What is expected:
Exactly reproduce the line that contains "σχόλια αναγνωστών καθώς" and all lines after it in the entries below, through the very last line.
**** Provided records
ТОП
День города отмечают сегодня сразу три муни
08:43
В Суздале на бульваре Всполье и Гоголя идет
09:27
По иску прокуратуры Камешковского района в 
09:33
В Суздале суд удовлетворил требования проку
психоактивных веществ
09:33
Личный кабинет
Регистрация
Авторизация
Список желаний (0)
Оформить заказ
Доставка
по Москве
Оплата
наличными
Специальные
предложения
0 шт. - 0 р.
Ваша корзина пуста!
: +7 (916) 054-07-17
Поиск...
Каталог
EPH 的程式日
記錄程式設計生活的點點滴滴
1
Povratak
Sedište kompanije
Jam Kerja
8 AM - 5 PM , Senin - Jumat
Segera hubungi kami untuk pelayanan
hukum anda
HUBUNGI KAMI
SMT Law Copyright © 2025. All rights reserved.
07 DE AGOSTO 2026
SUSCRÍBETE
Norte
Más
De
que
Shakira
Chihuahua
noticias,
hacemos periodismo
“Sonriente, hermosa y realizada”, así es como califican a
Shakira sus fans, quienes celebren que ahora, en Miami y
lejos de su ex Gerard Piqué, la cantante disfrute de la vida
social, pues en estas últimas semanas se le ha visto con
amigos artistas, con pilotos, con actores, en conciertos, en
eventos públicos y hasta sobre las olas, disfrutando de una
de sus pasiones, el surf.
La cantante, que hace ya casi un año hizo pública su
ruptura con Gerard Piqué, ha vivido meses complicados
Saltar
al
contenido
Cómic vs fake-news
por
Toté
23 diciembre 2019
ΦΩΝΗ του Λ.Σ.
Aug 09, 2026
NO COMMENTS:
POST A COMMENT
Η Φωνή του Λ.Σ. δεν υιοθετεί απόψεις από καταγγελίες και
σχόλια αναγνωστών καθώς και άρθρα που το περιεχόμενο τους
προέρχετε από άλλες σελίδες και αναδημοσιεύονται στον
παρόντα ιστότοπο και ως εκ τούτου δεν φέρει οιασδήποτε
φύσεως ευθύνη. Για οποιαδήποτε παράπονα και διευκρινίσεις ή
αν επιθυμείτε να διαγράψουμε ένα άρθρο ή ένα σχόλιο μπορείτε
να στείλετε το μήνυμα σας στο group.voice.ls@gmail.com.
********
Your response:
σχόλια αναγνωστών καθώς και άρθρα που το περιεχόμενο τους
προέρχετε από άλλες σελίδες και αναδημοσιεύονται στον
παρόντα ιστότοπο και ως εκ τούτου δεν φέρει οιασδήποτε
φύσεως ευθύνη. Για οποιαδήποτε παράπονα και διευκρινίσεις ή
αν επιθυμείτε να διαγράψουμε ένα άρθρο ή ένα σχόλιο μπορείτε
να στείλετε το μήνυμα σας στο group.voice.ls@gmail.com.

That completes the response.